*** Opening of Text provided ***

We keep our Vizslas slim but even Lyra who is about as small as Vizslas come weighs 42lbs. I wouldn't consider 7 to be seniors but personally I would like to see a bit more weight on both of them and just feed them more until they fill out a bit then reduce their food enough to keep them there. 

If either of them is steadily losing weight on their usual amount of food then that requires a visit to the vets.


----------



## BFrancs (Aug 8, 2013)

Thank you guys....I knew I would get good responses ...I plan to feed them a bit more, they will be happy with more food. I wasn't completely certain if 7 should be considered a senior or not but I will schedule a vet visit to be on the safe side.


Sent from my iPhone using Tapatalk


----------



## SadieBailey (Aug 31, 2017)

BFrancs said:


> Thank you guys....I knew I would get good responses ...I plan to feed them a bit more, they will be happy with more food. I wasn't completely certain if 7 should be considered a senior or not but I will schedule a vet visit to be on the safe side.

*** Close of Text provided ***
*** Opening of Input data ***

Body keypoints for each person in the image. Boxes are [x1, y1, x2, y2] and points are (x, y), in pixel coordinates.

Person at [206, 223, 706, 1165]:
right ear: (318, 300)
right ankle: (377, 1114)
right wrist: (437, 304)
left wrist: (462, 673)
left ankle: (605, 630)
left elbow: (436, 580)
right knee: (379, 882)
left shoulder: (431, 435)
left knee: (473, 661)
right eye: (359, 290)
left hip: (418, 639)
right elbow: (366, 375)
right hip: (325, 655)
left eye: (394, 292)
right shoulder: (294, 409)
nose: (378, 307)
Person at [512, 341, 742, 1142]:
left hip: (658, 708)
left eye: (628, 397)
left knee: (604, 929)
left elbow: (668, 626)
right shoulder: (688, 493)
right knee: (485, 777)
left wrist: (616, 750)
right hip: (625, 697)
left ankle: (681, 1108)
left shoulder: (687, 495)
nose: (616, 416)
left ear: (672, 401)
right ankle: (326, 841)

*** Close of Input data ***
*** Opening of Input data ***

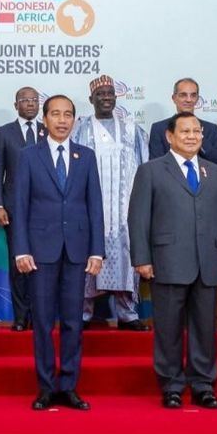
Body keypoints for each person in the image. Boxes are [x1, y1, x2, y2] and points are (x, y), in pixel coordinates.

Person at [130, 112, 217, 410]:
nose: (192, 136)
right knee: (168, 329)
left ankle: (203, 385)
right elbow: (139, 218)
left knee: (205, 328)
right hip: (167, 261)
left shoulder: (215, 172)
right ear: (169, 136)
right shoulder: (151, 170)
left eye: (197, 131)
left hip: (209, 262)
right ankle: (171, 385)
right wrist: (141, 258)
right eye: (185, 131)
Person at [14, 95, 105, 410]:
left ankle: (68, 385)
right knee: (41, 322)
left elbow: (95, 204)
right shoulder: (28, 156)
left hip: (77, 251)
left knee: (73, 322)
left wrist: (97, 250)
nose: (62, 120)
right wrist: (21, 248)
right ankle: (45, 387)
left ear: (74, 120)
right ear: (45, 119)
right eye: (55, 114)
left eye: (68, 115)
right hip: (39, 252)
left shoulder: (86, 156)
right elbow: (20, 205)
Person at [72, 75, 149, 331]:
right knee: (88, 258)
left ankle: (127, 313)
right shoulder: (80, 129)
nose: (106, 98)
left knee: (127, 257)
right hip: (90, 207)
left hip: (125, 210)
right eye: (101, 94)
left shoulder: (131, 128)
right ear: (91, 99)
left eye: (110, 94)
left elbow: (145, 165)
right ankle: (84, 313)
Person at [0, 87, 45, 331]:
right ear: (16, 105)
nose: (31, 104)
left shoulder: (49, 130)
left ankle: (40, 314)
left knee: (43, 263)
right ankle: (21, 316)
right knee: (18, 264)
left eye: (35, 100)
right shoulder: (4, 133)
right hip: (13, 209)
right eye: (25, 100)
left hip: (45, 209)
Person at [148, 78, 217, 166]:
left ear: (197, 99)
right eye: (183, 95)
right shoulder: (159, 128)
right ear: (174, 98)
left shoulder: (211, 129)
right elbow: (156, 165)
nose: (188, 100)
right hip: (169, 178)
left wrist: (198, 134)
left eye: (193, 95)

*** Close of Input data ***
*** Opening of Input data ***

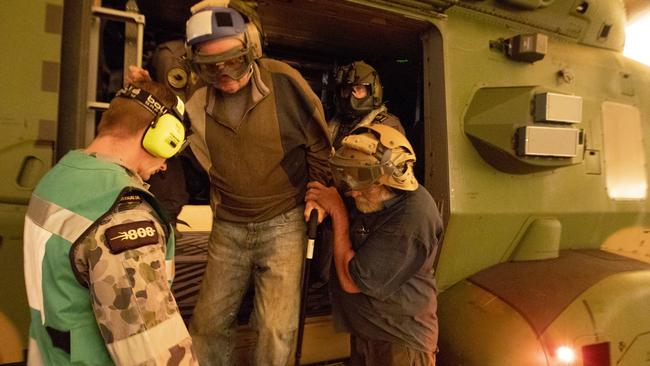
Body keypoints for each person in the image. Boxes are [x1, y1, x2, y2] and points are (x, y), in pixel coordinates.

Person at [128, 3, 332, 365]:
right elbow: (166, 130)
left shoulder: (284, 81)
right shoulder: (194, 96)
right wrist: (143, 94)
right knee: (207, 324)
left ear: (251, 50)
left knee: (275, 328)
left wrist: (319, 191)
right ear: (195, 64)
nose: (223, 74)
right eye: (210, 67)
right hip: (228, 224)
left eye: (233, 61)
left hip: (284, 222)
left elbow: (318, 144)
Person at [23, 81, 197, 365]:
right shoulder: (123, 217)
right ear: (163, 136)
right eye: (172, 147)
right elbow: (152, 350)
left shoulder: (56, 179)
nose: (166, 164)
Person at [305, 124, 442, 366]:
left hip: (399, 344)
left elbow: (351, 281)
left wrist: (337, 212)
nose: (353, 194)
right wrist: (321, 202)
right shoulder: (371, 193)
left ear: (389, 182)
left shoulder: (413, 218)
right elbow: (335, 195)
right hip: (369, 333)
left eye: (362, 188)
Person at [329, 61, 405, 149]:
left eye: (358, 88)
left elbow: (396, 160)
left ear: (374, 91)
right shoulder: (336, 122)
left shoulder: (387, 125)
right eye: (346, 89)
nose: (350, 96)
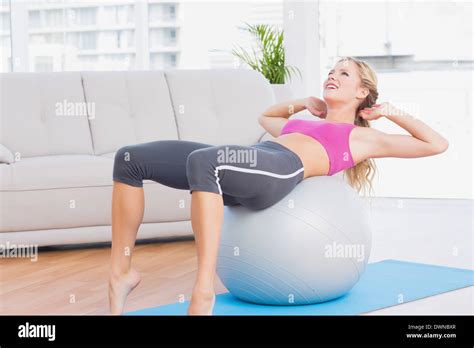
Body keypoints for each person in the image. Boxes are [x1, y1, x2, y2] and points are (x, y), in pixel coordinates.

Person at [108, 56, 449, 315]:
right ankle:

*** Close of Input data ***

◆ Questions to answer
a - In the forum thread about Vizsla weight, how much does Lyra weigh?
b - Write out the portion of the forum thread about Vizsla weight starting with "We keep our" and going on through "to the vets.".
c - Continue the forum thread about Vizsla weight from the point at which it stops.

◆ Answers to the exercise
a - 42 lbs.

b -
We keep our Vizslas slim but even Lyra who is about as small as Vizslas come weighs 42lbs. I wouldn't consider 7 to be seniors but personally I would like to see a bit more weight on both of them and just feed them more until they fill out a bit then reduce their food enough to keep them there. 

If either of them is steadily losing weight on their usual amount of food then that requires a visit to the vets.

c -
> 
> 
> Sent from my iPhone using Tapatalk


It could just be a difference in their metabolisms. Our Bailey who's now 9, gets about twice as much food as her elder sister Said (age 12) and she's never been able to crack 40 lbs. Whenever she starts looking too boney we usually add good fats to her foot like avocado and avocado oil, plus more starch like rice (our dogs eat homecooked meat, vegetables, and rice). I laugh when Bailey is called a senior bc she acts like a puppy!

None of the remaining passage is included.